The answer to the question Mulligan said he’s asked all the time — why invest in stores — is those are the projects that still earn good returns.
Target, of course, is not the only company that runs its business this way, yet the company was known for doing that in retailing long before it was fashionable.
Nearly 40 years ago the New York Times quoted an analyst, in a glowing profile of a company then called Dayton Hudson, saying that “the emphasis on return on investment is unique in retailing. Usually merchants look at sales volume or profit margins.”
There are at least a couple of reasons that this methodology came to flourish at the company, including finding a way to judge the results of different retailing formats. There was also a realization many decades ago that merchandising still leaned too heavily on intuition and experience, and the knack for delighting shoppers.
The corporate manager’s job was to wisely decide what to do with the shareholders’ checkbook, and that took more than gut instinct.
The founding Dayton family left the scene, but the methodology stuck. Pick up an annual report from the late 1990s and you will find a section talking about a then fashionable concept called economic value added, which was mostly the same idea with a new label.
A return-on-investment update remains a staple of Target’s annual financial meeting, and that’s what had Mulligan on a ballroom stage alongside his boss, CEO Brian Cornell, and other Target executives last week in Minneapolis. Most of their presentation to stock analysts and investors was about Target’s retail stores.
Paying a lot to remodel stores is one way to show a return on investment. The company is budgeting about 325 remodels this year. Depending on the store, a renovation might easily take $5 million or more in capital. But the makeover leads to a 2 percent to 4 percent increase in annual sales.
While that sales increase doesn’t seem like a lot, the additional gross profit from those additional sales should be enough to make the back-of-the-envelope math work for a good return on the investment.
The stores also play a different role than they once did. Mulligan points out that filling an online order is both cheaper and faster if Target does it from one of its stores, rather than from a big distribution center.

WORK ORDER 1: Retype the passage on Target's return-on-investment focus in full, word for word.

PROVIDED MATERIAL:
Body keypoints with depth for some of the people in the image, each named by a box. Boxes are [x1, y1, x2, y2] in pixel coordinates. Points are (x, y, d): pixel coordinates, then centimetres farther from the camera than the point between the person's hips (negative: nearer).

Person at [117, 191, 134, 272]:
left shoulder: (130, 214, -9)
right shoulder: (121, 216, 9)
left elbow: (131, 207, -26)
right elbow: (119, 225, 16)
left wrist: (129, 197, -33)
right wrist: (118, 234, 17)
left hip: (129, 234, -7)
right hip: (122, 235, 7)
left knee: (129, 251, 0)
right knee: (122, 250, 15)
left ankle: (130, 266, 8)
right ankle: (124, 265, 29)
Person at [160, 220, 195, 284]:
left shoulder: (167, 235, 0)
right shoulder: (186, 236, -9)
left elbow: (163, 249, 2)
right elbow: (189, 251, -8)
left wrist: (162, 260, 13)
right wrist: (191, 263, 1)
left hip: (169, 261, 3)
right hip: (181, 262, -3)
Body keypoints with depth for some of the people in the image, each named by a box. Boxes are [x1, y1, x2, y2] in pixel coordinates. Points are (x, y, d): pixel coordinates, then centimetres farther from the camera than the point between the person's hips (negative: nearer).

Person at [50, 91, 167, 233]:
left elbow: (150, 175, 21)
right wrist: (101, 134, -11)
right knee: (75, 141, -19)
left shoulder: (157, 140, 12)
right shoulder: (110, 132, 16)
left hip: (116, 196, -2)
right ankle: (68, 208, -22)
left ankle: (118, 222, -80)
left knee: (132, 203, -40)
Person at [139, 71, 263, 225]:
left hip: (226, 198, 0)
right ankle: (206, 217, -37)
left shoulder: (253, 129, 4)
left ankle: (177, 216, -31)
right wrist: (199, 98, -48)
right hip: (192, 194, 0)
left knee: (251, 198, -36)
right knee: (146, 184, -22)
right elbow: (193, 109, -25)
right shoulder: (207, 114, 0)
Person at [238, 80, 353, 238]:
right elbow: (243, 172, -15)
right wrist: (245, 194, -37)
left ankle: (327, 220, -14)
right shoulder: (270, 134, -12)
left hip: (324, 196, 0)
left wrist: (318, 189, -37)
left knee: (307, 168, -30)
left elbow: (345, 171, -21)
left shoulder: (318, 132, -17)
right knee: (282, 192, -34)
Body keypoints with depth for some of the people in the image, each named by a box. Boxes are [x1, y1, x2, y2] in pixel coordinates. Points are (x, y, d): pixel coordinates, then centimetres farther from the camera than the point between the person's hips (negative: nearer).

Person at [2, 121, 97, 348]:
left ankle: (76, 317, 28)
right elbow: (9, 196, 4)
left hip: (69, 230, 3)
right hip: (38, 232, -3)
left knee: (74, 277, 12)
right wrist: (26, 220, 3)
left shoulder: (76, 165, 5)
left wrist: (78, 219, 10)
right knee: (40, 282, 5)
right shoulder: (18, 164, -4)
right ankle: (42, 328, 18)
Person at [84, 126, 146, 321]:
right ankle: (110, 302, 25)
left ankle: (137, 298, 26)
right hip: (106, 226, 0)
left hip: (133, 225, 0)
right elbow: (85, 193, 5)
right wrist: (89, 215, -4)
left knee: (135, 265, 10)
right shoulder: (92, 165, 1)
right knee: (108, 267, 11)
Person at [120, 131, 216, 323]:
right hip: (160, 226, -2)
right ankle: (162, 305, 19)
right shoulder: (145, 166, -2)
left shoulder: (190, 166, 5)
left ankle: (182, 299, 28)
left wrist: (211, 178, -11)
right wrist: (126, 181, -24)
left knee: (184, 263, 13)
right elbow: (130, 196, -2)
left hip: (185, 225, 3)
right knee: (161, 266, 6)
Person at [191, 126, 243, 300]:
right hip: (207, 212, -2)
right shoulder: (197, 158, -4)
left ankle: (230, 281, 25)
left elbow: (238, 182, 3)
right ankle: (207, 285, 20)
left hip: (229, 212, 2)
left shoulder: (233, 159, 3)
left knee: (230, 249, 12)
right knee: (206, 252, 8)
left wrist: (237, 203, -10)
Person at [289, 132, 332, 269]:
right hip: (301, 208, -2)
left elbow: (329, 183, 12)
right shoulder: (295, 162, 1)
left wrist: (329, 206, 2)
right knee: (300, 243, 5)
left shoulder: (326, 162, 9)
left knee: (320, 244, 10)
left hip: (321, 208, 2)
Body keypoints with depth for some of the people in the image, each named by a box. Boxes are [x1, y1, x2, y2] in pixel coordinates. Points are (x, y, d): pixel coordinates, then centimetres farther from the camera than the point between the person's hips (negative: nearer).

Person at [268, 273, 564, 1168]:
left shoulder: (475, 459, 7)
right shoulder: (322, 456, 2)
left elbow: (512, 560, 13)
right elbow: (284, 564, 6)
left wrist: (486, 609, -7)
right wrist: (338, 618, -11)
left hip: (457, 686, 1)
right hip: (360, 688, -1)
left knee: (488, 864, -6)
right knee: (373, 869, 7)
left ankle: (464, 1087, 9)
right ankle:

WORK ORDER 2: Reproduce the lines of the listing from the one containing "left shoulder: (157, 140, 12)" through the one containing "left knee: (251, 198, -36)", both included, and nothing else. Multiply every keypoint value (the x and y coordinates and the depth) by 1.75 and round to whole numbers with halves up, leaving the box coordinates unchanged.

EXPECTED ANSWER 1:
The answer to the question Mulligan said he’s asked all the time — why invest in stores — is those are the projects that still earn good returns.
Target, of course, is not the only company that runs its business this way, yet the company was known for doing that in retailing long before it was fashionable.
Nearly 40 years ago the New York Times quoted an analyst, in a glowing profile of a company then called Dayton Hudson, saying that “the emphasis on return on investment is unique in retailing. Usually merchants look at sales volume or profit margins.”
There are at least a couple of reasons that this methodology came to flourish at the company, including finding a way to judge the results of different retailing formats. There was also a realization many decades ago that merchandising still leaned too heavily on intuition and experience, and the knack for delighting shoppers.
The corporate manager’s job was to wisely decide what to do with the shareholders’ checkbook, and that took more than gut instinct.
The founding Dayton family left the scene, but the methodology stuck. Pick up an annual report from the late 1990s and you will find a section talking about a then fashionable concept called economic value added, which was mostly the same idea with a new label.
A return-on-investment update remains a staple of Target’s annual financial meeting, and that’s what had Mulligan on a ballroom stage alongside his boss, CEO Brian Cornell, and other Target executives last week in Minneapolis. Most of their presentation to stock analysts and investors was about Target’s retail stores.
Paying a lot to remodel stores is one way to show a return on investment. The company is budgeting about 325 remodels this year. Depending on the store, a renovation might easily take $5 million or more in capital. But the makeover leads to a 2 percent to 4 percent increase in annual sales.
While that sales increase doesn’t seem like a lot, the additional gross profit from those additional sales should be enough to make the back-of-the-envelope math work for a good return on the investment.
The stores also play a different role than they once did. Mulligan points out that filling an online order is both cheaper and faster if Target does it from one of its stores, rather than from a big distribution center.

EXPECTED ANSWER 2:
left shoulder: (275, 245, 21)
right shoulder: (193, 231, 28)
left hip: (203, 343, -4)
right ankle: (119, 364, -39)
left ankle: (207, 389, -140)
left knee: (231, 355, -70)
Person at [139, 71, 263, 225]:
left hip: (396, 347, 0)
right ankle: (361, 380, -65)
left shoulder: (443, 226, 7)
left ankle: (310, 378, -54)
right wrist: (348, 172, -84)
right hip: (336, 340, 0)
left knee: (439, 347, -63)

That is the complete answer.